Family feuds are probably the weakest link in the family business handing over. If they get out of hand, the impact is felt on all the employees because it becomes personal.
Courses in this genre have in the past five years moved away from mere lectures to proper curriculum with authentic degrees on offer.
Over dinner a group of students talk about how the course is helping them balance the knowledge of corporate functioning with that of running a family business that has been handed down from generation to generation and where decisions are made by the fam for the fam and outsiders are limited to support roles or trusty aides.
These young scions are clearly open-minded and understand the need for professional back up and the hiring of talent and giving it the power to exercise initiative. Human Resources has become integral to the running of a company and hiring and firing even in the family cannot be arbitrary if you wish to be successful.

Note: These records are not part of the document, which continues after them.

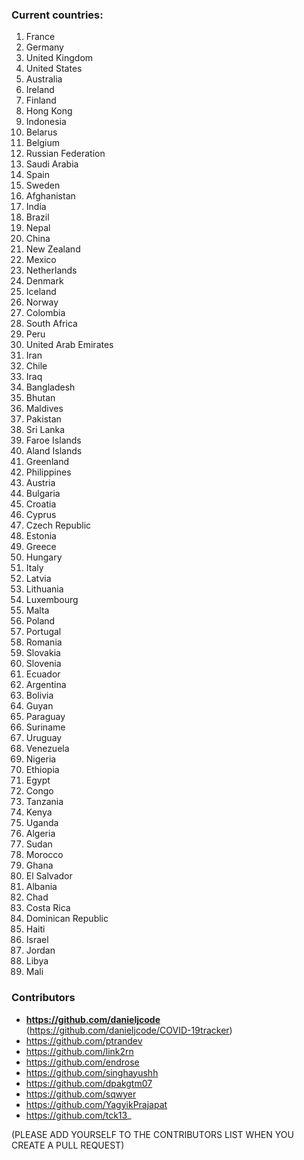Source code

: ### Current countries:
1. France
2. Germany
3. United Kingdom
4. United States
5. Australia
6. Ireland
7. Finland
8. Hong Kong
9. Indonesia
10. Belarus
11. Belgium
12. Russian Federation
13. Saudi Arabia
14. Spain
15. Sweden
16. Afghanistan
17. India
18. Brazil
19. Nepal
20. China
21. New Zealand
22. Mexico
23. Netherlands
24. Denmark
25. Iceland
26. Norway
27. Colombia
28. South Africa
29. Peru
30. United Arab Emirates
31. Iran
32. Chile
33. Iraq
34. Bangladesh
35. Bhutan
36. Maldives
37. Pakistan
38. Sri Lanka
39. Faroe Islands
40. Aland Islands
41. Greenland
42. Philippines
43. Austria
44. Bulgaria
45. Croatia
46. Cyprus
47. Czech Republic
48. Estonia
49. Greece
50. Hungary
51. Italy
52. Latvia
53. Lithuania
54. Luxembourg
55. Malta
56. Poland
57. Portugal
58. Romania
59. Slovakia
60. Slovenia
61. Ecuador
62. Argentina
63. Bolivia
64. Guyan
65. Paraguay
66. Suriname
67. Uruguay
68. Venezuela
69. Nigeria
70. Ethiopia
71. Egypt
72. Congo
73. Tanzania
74. Kenya
75. Uganda
76. Algeria
77. Sudan
78. Morocco
79. Ghana
80. El Salvador
81. Albania
82. Chad
83. Costa Rica
84. Dominican Republic
85. Haiti
86. Israel
87. Jordan
88. Libya
89. Mali

### Contributors

- **https://github.com/danieljcode** (https://github.com/danieljcode/COVID-19tracker)
- https://github.com/ptrandev
- https://github.com/link2rn
- https://github.com/endrose
- https://github.com/singhayushh
- https://github.com/dpakgtm07
- https://github.com/sqwyer
- https://github.com/YagyikPrajapat
- https://github.com/tck13_

(PLEASE ADD YOURSELF TO THE CONTRIBUTORS LIST WHEN YOU CREATE A PULL REQUEST)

Greg Collier, the Director of the D'Amore-McKim School Business is very clear that family businesses are no longer in a position to be seen as adjuncts. They are totally mainstream, make up a sizeable chunk of the global economy and can use their 'family value' systems to touch the stars.
Northeastern University kicked off this course in 2011 and it has been enormously successful. Other universities have done the math and found it sensible and lucrative. Perhaps one of the most interesting and positive developments is the softening in the older generation, who no longer see that romantic streak in 'get the lad in on the shop floor and let him learn' sentiment.
Technology and its breakneck speed have impacted on that mindset and families can no longer be closeted, blinkered or run a company from the dining table by making decisions as they pass the potatoes.
Even mom-and-pop stores are getting technically savvy.
I suggested the UAE is an ideal place to set up a course of this nature and it truly is. The only aspect that requires close study is getting a teaching faculty that knows the subject, not as a guest lecturer but as an educated and learned professor. Even in institutions like SP Jain at Academic City or College of Business at Zayed University, the awareness for such an option has risen exponentially and is available.
Since these young people are the pioneers it is certain that they could well be crucial element in the training blueprint and business school teachers could spend a length of time being inducted into a family business so they obtain that first hand knowledge of the texture of this new dimension.
Sooner than later they will be mainstream.
You want to take over the family business get the right degree. Earn it.